O masculino exagerado está correto ou denota machismo e fossilização da linguagem?
Patota: «O masculino exagerado não é um erro e certamente não é sinal de uma atitude chauvinista, mas, igualmente certamente, a esta solução prefiro a da duplicação, que pode substituí-la. Formas como “os alunos”, que não estão absolutamente erradas, poderiam ser substituídas de forma útil por “os alunos”. E a escolha que fizemos em Treccani vai nesse sentido. Uma solução cansativa? Certamente; Acredito, no entanto, que é um esforço bem gasto. Poderíamos objetar que isso torna o texto mais pesado: se isso é verdade no caso de um texto criativo, é igualmente verdade que os textos produzidos pela administração pública já estão sobrecarregados de burocracia e tecnicismos. Se tentássemos simplificá-los, eliminando palavras e frases desnecessariamente complexas, a adoção da duplicação seria menos onerosa.”
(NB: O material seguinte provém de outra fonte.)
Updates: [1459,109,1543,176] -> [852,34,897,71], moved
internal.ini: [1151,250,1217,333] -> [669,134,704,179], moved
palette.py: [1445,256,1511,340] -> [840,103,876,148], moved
De que forma o italiano online está influenciando a língua italiana?
Do vale: «Para saber se a linguagem da internet realmente influenciou o italiano, e de que forma, serão necessários muitos estudos, muitas análises e muito tempo. Embora tudo circule online, tendo a ver este fenómeno como uma nova possibilidade dada a milhões de pessoas não habituadas a escrever, que assim expressam as suas opiniões nas redes sociais sem medo da gramática. Muitos cidadãos deixaram totalmente de praticar a língua escrita após concluírem a escolaridade obrigatória, perdendo progressivamente a sua competência. Através da rede eles tiveram um incentivo para praticar novamente.”
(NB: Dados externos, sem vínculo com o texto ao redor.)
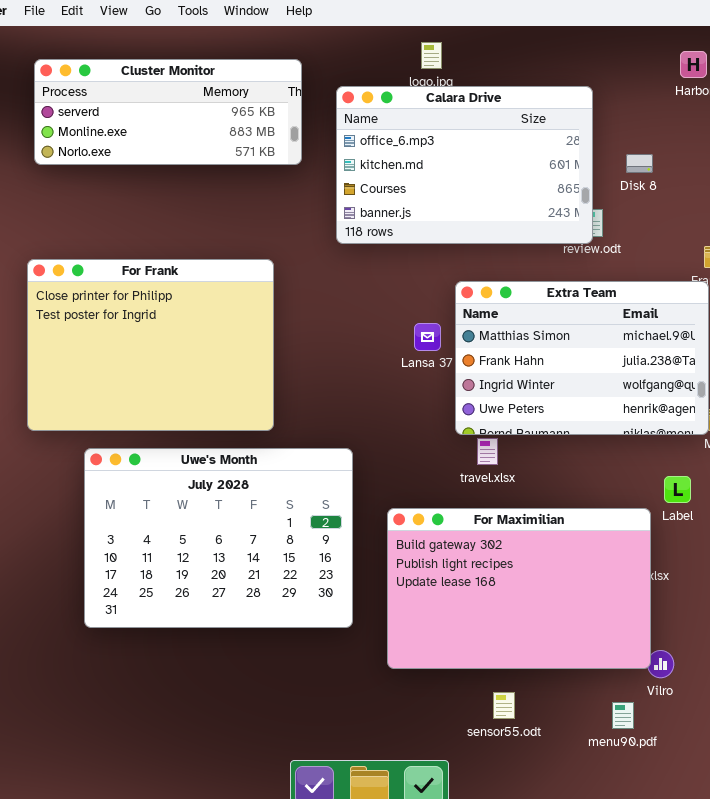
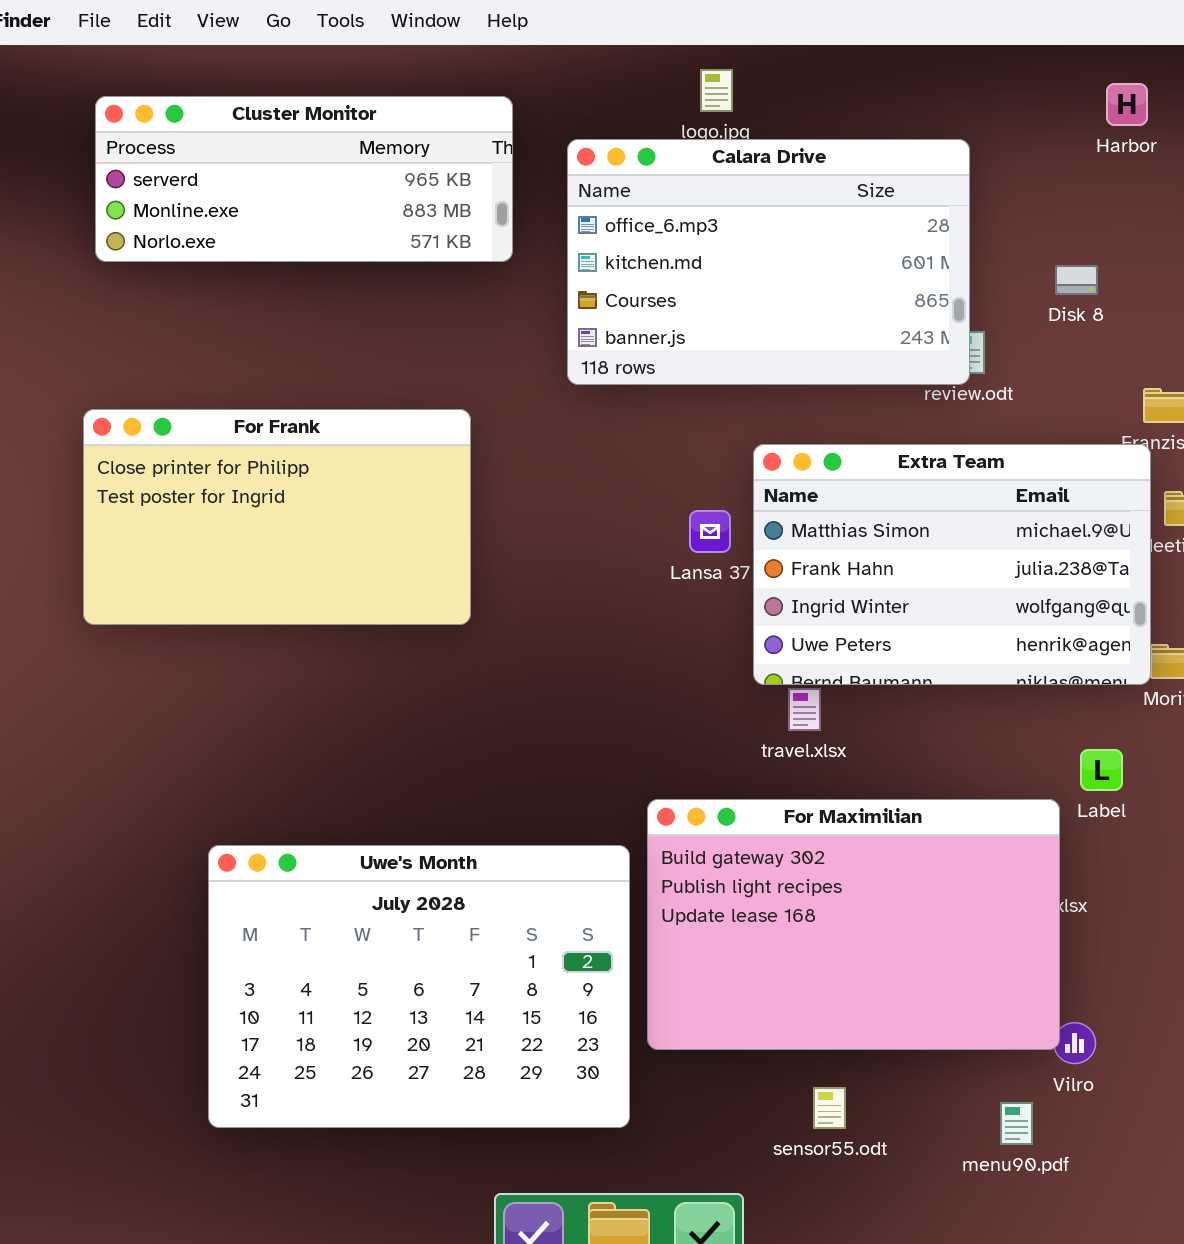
Disk 8: [626,154,653,173] -> [1055,265,1098,295], moved
For Frank: [27,259,274,431] -> [83,409,471,625], resized
Uwe's Month: [84,448,353,628] -> [208,845,630,1128], moved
Falar e escrever corretamente é aprendido na escola. Como configurar o ensino de italiano hoje?
Patota: «Não faço parte do coro de pessoas que, na maioria das vezes sem conhecimentos específicos no ensino do italiano e da linguística italiana, reclamam da perda de qualidade no ensino e aprendizagem da nossa língua nas salas de aula. O que é tristemente engraçado é que estas declarações desconsoladas sobre a incapacidade de ensinar e usar o italiano na escola têm sessenta, setenta anos. Encontrei textos de meados do século passado com denúncias sinceras de uma escola onde as pessoas não ensinam mais, as notas são distribuídas, todos são promovidos e o italiano declina. Também discordo do facto de a prática de escrever italiano ser arruinada pela escrita online, porque o italiano online e o italiano escolar têm duas gramáticas distintas. Não há necessidade de desencorajar o uso da escrita online; basta salientar que o italiano da internet é uma coisa, o italiano de um texto médio-formal produzido na escola é outra.”
Qual é o estado da linguagem literária hoje?
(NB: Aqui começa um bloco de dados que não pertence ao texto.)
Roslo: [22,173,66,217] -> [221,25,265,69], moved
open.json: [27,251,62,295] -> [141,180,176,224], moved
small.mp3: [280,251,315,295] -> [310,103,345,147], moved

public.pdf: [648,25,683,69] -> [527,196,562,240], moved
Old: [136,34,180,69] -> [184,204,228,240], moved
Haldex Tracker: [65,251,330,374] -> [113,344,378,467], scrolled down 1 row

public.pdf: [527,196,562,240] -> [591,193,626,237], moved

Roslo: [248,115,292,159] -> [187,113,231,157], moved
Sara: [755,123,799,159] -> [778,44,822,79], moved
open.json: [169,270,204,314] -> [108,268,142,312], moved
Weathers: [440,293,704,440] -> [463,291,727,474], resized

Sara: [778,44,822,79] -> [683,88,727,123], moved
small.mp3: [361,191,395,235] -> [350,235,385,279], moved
Do vale: «Nunca antes a literatura foi livre para se expressar e a riqueza da língua italiana contemporânea reflete-se nos escritores mais jovens. A linguagem literária não é mais representada por um modelo unidirecional: no contemporâneo encontramos dialetos, jargões, língua falada, neologismos, mas também palavras do passado, construções sintáticas elaboradas, escritas refinadas e cultas. Muitos leitores, ligados à “bella pagina”, não gostam disso, mas para nós, linguistas, oferece materiais muito interessantes para estudar justamente pela grande variedade, que expressa bem a situação da sociedade italiana atual”.